= Work task =
Print out all of the records exactly; no picture belongs in the result.

Stored records:

※

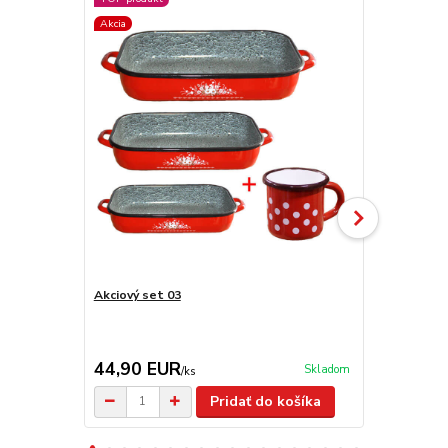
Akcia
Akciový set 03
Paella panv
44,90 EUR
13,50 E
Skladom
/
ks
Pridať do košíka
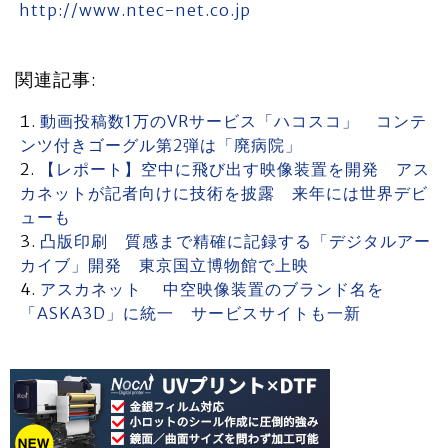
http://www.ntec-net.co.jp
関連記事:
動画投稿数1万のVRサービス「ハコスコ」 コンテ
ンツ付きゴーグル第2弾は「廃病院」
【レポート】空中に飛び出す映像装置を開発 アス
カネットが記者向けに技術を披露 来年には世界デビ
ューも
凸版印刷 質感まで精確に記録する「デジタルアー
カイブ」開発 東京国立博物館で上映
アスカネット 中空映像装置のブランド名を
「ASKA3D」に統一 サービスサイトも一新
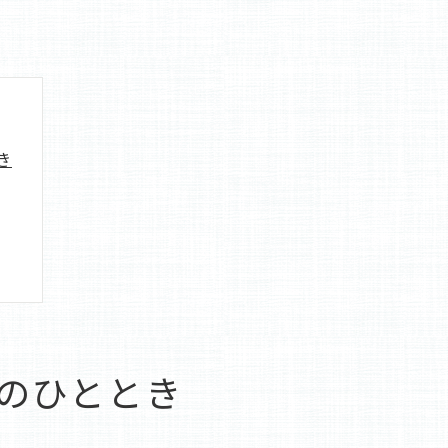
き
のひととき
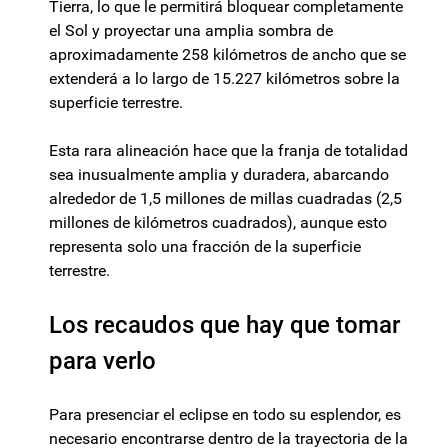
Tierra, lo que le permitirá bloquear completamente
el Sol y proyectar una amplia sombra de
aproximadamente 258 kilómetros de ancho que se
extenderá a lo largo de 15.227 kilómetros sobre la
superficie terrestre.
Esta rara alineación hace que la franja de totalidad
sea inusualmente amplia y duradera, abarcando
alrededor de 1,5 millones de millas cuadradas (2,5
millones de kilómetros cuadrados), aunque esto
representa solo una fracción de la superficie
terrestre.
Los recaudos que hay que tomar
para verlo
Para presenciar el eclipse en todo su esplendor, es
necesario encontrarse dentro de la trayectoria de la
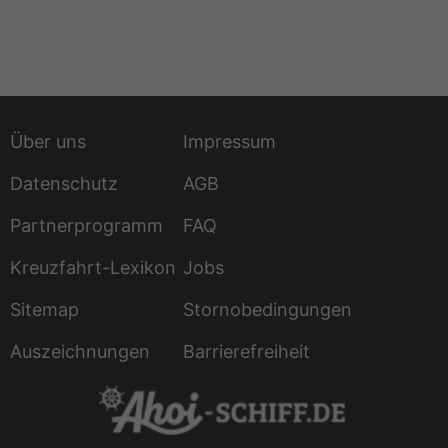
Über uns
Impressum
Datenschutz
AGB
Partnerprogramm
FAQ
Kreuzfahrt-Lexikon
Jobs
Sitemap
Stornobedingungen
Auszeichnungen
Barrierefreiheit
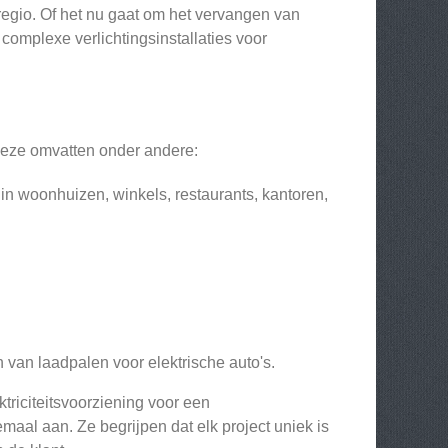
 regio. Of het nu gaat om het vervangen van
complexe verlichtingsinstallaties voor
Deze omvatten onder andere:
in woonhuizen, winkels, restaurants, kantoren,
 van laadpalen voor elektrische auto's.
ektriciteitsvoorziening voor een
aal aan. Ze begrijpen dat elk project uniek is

※

= Exercise response =
Akcia
Akciový set 03
Paella panv
44,90 EUR
13,50 E
Skladom
/
ks
Pridať do košíka
http://www.ntec-net.co.jp
関連記事:
動画投稿数1万のVRサービス「ハコスコ」 コンテ
ンツ付きゴーグル第2弾は「廃病院」
【レポート】空中に飛び出す映像装置を開発 アス
カネットが記者向けに技術を披露 来年には世界デビ
ューも
凸版印刷 質感まで精確に記録する「デジタルアー
カイブ」開発 東京国立博物館で上映
アスカネット 中空映像装置のブランド名を
「ASKA3D」に統一 サービスサイトも一新
き
のひととき
Tierra, lo que le permitirá bloquear completamente
el Sol y proyectar una amplia sombra de
aproximadamente 258 kilómetros de ancho que se
extenderá a lo largo de 15.227 kilómetros sobre la
superficie terrestre.
Esta rara alineación hace que la franja de totalidad
sea inusualmente amplia y duradera, abarcando
alrededor de 1,5 millones de millas cuadradas (2,5
millones de kilómetros cuadrados), aunque esto
representa solo una fracción de la superficie
terrestre.
Los recaudos que hay que tomar
para verlo
Para presenciar el eclipse en todo su esplendor, es
necesario encontrarse dentro de la trayectoria de la
Über uns
Impressum
Datenschutz
AGB
Partnerprogramm
FAQ
Kreuzfahrt-Lexikon
Jobs
Sitemap
Stornobedingungen
Auszeichnungen
Barrierefreiheit
 regio. Of het nu gaat om het vervangen van
complexe verlichtingsinstallaties voor
Deze omvatten onder andere:
in woonhuizen, winkels, restaurants, kantoren,
 van laadpalen voor elektrische auto's.
ektriciteitsvoorziening voor een
aal aan. Ze begrijpen dat elk project uniek is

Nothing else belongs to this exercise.